[[ TASK INPUTS open ]]

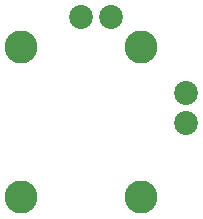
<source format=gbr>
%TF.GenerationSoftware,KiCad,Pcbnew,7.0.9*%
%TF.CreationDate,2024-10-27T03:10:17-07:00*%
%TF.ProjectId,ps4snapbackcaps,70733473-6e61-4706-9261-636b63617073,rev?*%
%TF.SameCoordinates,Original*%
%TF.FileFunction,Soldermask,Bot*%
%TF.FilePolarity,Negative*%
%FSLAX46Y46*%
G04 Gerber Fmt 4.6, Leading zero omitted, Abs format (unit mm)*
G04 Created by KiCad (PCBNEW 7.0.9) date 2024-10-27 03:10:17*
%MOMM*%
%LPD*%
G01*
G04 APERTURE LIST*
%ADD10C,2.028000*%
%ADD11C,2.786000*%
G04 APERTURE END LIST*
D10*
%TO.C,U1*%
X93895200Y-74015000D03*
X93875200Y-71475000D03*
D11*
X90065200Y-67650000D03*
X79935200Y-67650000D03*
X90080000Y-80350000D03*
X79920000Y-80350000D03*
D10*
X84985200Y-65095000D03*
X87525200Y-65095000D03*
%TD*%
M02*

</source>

[[ TASK INPUTS closed ]]
[[ TASK INPUTS open ]]

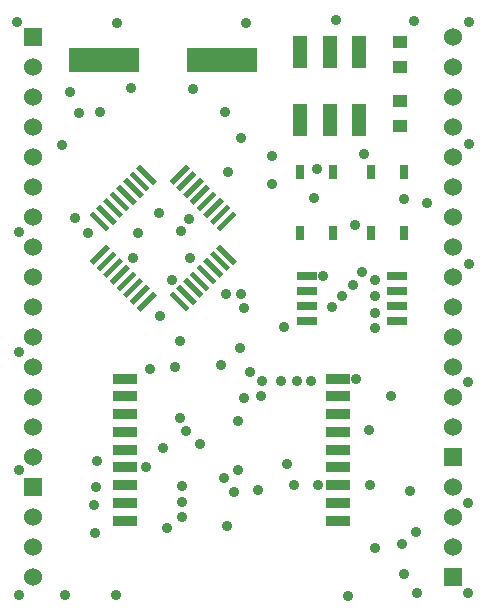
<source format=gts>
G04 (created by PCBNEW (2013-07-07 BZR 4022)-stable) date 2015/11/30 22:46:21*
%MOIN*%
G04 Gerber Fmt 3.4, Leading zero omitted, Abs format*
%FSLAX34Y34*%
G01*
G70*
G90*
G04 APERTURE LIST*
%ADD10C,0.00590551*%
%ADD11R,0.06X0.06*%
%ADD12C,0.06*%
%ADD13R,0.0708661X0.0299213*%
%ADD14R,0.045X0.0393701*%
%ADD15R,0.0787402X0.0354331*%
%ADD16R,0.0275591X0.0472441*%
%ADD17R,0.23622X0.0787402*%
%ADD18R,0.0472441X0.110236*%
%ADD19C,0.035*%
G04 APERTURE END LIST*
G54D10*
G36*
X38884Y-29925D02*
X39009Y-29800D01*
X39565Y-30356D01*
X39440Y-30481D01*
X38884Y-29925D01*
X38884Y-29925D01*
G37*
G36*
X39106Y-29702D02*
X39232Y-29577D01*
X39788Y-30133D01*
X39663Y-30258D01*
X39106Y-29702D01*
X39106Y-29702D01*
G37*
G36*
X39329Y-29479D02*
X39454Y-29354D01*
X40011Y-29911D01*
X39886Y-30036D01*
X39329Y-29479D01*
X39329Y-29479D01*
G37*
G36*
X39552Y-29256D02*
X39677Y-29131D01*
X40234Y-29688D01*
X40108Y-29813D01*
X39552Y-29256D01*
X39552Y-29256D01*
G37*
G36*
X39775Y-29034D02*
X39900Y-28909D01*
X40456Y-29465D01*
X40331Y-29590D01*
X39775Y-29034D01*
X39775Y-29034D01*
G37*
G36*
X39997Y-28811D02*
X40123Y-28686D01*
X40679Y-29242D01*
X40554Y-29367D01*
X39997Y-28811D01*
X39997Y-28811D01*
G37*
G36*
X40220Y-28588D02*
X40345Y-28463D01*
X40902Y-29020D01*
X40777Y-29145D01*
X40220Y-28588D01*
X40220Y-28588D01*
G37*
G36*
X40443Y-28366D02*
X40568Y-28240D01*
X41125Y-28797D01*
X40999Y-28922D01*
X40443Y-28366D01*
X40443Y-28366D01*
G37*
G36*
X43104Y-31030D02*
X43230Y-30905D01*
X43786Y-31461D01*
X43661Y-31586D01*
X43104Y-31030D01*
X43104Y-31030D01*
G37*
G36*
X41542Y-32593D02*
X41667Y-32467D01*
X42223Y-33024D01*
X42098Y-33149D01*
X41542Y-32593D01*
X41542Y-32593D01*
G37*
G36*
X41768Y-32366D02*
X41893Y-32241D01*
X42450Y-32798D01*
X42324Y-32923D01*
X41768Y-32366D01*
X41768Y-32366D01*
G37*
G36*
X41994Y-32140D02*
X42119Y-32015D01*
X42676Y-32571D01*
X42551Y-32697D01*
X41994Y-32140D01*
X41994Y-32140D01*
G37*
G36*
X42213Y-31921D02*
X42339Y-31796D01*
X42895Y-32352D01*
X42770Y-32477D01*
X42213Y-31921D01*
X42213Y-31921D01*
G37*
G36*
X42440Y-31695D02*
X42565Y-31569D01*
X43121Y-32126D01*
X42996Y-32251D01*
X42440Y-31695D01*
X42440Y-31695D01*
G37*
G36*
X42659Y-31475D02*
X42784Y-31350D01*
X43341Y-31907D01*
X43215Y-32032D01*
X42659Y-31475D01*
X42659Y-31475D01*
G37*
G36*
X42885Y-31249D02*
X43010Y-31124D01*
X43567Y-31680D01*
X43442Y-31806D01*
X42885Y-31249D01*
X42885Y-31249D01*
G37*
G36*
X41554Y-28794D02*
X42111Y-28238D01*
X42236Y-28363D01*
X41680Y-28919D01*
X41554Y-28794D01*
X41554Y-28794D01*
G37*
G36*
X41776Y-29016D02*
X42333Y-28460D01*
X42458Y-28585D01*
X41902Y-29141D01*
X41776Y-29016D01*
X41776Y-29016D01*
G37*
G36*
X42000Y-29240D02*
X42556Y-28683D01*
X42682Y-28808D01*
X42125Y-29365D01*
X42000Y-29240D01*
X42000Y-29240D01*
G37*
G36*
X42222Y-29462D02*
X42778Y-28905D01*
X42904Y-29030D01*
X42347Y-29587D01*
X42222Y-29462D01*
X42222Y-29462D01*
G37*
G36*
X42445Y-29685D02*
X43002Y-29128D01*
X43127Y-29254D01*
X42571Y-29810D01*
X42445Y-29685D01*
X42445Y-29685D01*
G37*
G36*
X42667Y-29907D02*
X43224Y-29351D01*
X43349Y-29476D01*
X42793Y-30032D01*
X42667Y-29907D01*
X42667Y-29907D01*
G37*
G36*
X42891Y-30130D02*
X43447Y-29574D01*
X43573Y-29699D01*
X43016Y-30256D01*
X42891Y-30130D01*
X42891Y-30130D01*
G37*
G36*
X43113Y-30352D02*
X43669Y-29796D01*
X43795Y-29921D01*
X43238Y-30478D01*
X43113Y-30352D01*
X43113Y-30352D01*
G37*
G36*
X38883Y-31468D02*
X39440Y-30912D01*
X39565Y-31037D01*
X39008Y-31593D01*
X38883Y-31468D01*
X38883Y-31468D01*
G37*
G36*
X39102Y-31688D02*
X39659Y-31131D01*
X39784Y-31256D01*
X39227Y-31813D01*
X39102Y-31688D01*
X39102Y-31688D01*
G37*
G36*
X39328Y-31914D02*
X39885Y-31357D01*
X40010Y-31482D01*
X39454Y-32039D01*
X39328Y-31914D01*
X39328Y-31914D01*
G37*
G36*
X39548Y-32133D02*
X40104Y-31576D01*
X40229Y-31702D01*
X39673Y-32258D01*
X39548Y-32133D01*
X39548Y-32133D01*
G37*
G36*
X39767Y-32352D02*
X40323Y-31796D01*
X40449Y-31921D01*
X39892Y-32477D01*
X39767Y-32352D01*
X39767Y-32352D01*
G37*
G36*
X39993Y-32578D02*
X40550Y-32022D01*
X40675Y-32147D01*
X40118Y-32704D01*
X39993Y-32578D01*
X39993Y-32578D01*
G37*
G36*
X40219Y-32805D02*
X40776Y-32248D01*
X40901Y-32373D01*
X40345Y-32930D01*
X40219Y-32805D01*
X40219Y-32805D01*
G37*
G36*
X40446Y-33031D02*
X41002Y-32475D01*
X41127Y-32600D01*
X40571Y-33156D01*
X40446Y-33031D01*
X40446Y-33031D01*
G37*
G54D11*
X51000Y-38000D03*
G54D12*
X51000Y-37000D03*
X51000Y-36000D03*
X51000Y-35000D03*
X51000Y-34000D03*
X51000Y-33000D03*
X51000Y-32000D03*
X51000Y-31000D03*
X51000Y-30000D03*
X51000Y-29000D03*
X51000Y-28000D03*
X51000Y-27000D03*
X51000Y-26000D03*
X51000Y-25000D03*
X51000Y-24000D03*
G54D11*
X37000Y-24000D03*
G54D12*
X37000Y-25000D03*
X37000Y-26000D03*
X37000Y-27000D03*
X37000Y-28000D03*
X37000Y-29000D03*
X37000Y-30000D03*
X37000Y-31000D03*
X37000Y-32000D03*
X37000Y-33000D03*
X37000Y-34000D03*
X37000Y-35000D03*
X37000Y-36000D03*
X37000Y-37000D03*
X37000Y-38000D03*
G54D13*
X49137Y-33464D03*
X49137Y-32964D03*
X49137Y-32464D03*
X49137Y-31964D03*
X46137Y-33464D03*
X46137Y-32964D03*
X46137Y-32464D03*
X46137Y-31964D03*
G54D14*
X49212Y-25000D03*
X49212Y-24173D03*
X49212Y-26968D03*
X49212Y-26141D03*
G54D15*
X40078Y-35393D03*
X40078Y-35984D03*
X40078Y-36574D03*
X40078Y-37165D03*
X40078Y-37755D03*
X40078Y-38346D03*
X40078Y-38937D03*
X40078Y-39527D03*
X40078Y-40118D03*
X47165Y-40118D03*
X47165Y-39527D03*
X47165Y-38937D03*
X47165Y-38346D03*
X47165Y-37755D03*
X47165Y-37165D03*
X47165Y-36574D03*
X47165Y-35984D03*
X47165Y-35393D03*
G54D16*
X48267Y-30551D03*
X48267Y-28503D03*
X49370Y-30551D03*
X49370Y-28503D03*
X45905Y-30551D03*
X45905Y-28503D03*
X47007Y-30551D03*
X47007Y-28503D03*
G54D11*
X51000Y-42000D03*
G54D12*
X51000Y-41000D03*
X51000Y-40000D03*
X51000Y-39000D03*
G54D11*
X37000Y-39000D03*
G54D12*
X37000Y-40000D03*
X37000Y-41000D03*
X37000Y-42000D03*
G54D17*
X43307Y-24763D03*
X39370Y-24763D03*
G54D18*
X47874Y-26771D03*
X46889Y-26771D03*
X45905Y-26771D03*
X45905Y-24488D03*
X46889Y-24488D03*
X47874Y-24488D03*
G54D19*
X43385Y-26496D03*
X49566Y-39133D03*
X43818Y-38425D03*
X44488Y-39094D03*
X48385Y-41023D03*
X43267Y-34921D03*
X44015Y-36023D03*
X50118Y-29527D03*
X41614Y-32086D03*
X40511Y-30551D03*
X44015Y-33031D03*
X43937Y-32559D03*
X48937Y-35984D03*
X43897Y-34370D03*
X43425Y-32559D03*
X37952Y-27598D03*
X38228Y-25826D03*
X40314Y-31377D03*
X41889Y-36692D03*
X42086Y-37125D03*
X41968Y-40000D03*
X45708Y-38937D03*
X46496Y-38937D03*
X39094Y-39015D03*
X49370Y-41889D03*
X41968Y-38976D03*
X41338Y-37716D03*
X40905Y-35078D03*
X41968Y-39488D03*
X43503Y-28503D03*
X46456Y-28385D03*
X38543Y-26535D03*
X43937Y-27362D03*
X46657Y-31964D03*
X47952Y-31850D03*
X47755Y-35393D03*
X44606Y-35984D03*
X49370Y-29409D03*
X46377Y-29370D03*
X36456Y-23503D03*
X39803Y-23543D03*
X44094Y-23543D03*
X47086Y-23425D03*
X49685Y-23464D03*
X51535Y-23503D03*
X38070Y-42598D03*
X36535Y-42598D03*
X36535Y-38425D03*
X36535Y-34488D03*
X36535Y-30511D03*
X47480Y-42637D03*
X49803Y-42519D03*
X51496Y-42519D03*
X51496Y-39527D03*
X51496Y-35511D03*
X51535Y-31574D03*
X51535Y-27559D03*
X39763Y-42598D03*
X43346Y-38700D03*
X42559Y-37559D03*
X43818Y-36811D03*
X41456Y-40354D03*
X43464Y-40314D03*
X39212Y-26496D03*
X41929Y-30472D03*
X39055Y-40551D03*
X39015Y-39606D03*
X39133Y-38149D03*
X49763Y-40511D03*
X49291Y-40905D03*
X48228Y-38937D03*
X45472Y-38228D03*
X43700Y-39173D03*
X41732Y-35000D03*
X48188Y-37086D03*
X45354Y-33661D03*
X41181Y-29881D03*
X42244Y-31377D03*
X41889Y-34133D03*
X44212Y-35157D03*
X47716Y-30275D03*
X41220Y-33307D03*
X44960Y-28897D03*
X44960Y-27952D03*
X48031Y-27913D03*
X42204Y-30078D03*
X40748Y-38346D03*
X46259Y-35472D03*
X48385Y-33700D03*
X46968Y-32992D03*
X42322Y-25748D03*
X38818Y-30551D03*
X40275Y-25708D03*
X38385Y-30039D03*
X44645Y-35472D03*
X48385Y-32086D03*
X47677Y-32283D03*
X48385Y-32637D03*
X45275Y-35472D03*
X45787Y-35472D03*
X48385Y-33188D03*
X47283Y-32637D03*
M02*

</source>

[[ TASK INPUTS closed ]]

EXERCISE AIM: Using the data above, transcribe the lines that run from the line with "X43267Y-34921D03*" to the line with "X41181Y-29881D03*", both ends kept, and output nothing else.

WRITTEN REPLY:
X43267Y-34921D03*
X44015Y-36023D03*
X50118Y-29527D03*
X41614Y-32086D03*
X40511Y-30551D03*
X44015Y-33031D03*
X43937Y-32559D03*
X48937Y-35984D03*
X43897Y-34370D03*
X43425Y-32559D03*
X37952Y-27598D03*
X38228Y-25826D03*
X40314Y-31377D03*
X41889Y-36692D03*
X42086Y-37125D03*
X41968Y-40000D03*
X45708Y-38937D03*
X46496Y-38937D03*
X39094Y-39015D03*
X49370Y-41889D03*
X41968Y-38976D03*
X41338Y-37716D03*
X40905Y-35078D03*
X41968Y-39488D03*
X43503Y-28503D03*
X46456Y-28385D03*
X38543Y-26535D03*
X43937Y-27362D03*
X46657Y-31964D03*
X47952Y-31850D03*
X47755Y-35393D03*
X44606Y-35984D03*
X49370Y-29409D03*
X46377Y-29370D03*
X36456Y-23503D03*
X39803Y-23543D03*
X44094Y-23543D03*
X47086Y-23425D03*
X49685Y-23464D03*
X51535Y-23503D03*
X38070Y-42598D03*
X36535Y-42598D03*
X36535Y-38425D03*
X36535Y-34488D03*
X36535Y-30511D03*
X47480Y-42637D03*
X49803Y-42519D03*
X51496Y-42519D03*
X51496Y-39527D03*
X51496Y-35511D03*
X51535Y-31574D03*
X51535Y-27559D03*
X39763Y-42598D03*
X43346Y-38700D03*
X42559Y-37559D03*
X43818Y-36811D03*
X41456Y-40354D03*
X43464Y-40314D03*
X39212Y-26496D03*
X41929Y-30472D03*
X39055Y-40551D03*
X39015Y-39606D03*
X39133Y-38149D03*
X49763Y-40511D03*
X49291Y-40905D03*
X48228Y-38937D03*
X45472Y-38228D03*
X43700Y-39173D03*
X41732Y-35000D03*
X48188Y-37086D03*
X45354Y-33661D03*
X41181Y-29881D03*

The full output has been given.